AIM OF THE EXERCISE: Retype each entry exactly. Skip any pictures.
..........
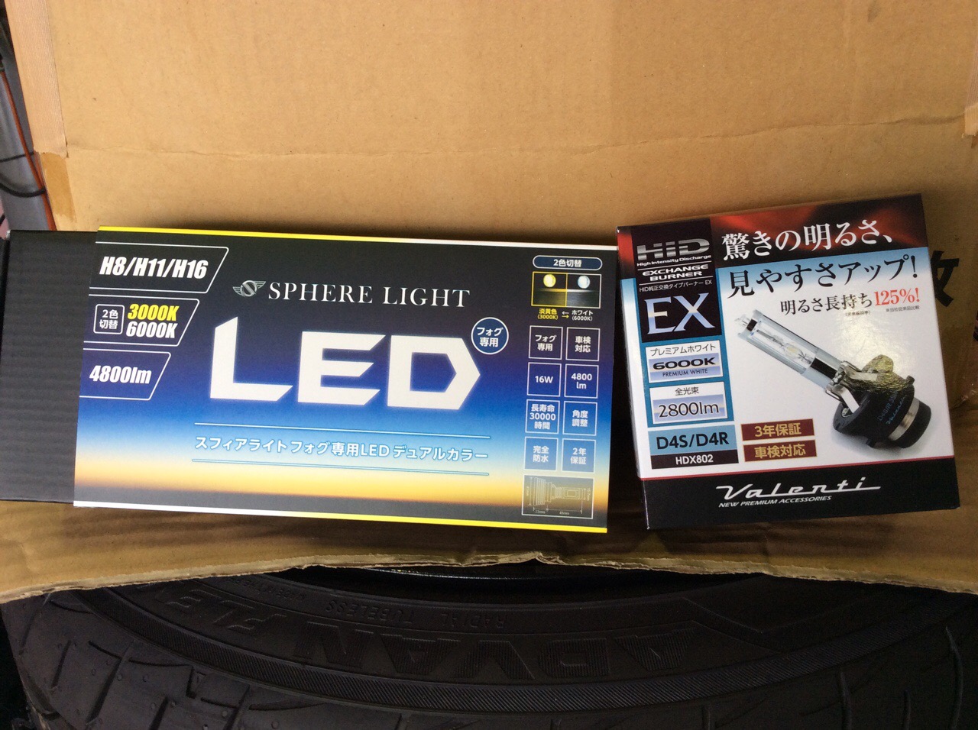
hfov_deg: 56.9
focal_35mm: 32
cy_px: 365
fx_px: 903
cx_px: 489
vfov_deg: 44.1
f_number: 2.4
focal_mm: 3.3
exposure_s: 1/60
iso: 40
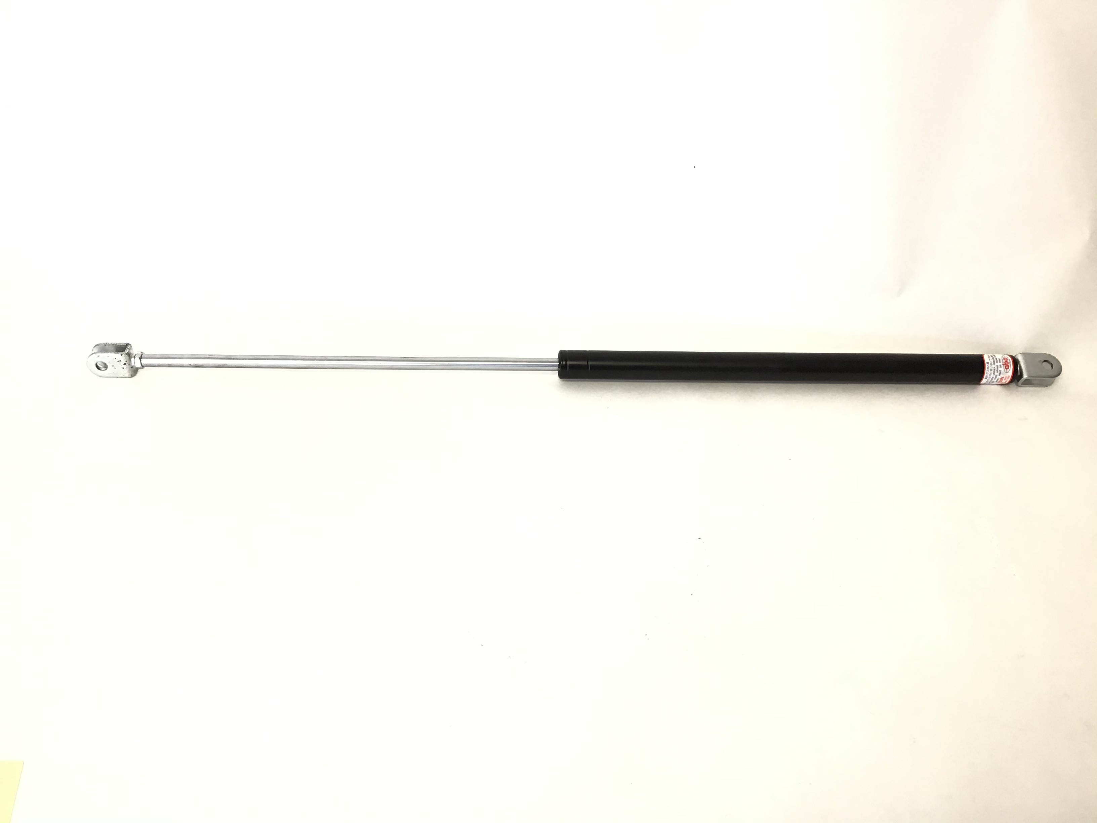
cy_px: 412
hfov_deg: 58.4
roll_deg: -0.1
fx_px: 982
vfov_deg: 45.4
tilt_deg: -41.5
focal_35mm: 31
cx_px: 548
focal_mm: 3.3
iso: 32
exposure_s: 1/40
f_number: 2.4
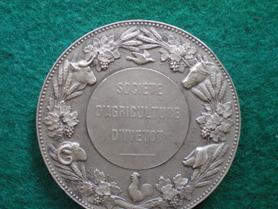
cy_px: 113
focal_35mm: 49
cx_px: 122
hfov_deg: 38.8
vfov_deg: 29.7
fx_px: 394
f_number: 3.1
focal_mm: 6.3
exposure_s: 1/25
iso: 400
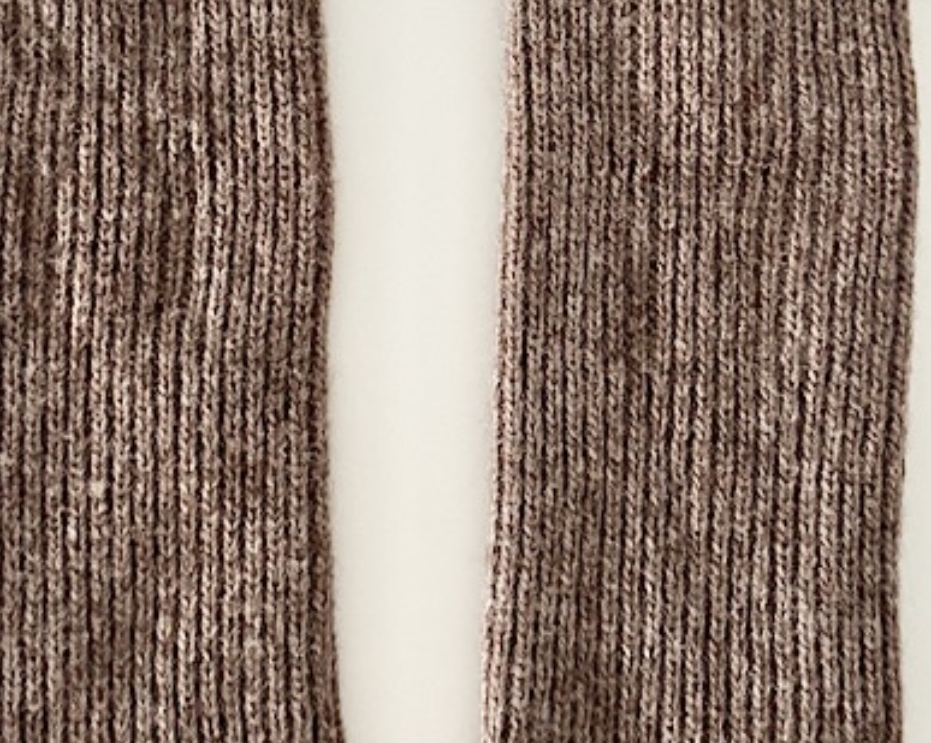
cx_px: 498
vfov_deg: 18.2
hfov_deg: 22.8
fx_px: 2313
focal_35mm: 84
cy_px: 190
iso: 640
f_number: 1.6
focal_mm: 5.96
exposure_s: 1/40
..........
OUTPUT OF THE EXERCISE:
hfov_deg: 56.9
focal_35mm: 32
cy_px: 365
fx_px: 903
cx_px: 489
vfov_deg: 44.1
f_number: 2.4
focal_mm: 3.3
exposure_s: 1/60
iso: 40
cy_px: 412
hfov_deg: 58.4
roll_deg: -0.1
fx_px: 982
vfov_deg: 45.4
tilt_deg: -41.5
focal_35mm: 31
cx_px: 548
focal_mm: 3.3
iso: 32
exposure_s: 1/40
f_number: 2.4
cy_px: 113
focal_35mm: 49
cx_px: 122
hfov_deg: 38.8
vfov_deg: 29.7
fx_px: 394
f_number: 3.1
focal_mm: 6.3
exposure_s: 1/25
iso: 400
cx_px: 498
vfov_deg: 18.2
hfov_deg: 22.8
fx_px: 2313
focal_35mm: 84
cy_px: 190
iso: 640
f_number: 1.6
focal_mm: 5.96
exposure_s: 1/40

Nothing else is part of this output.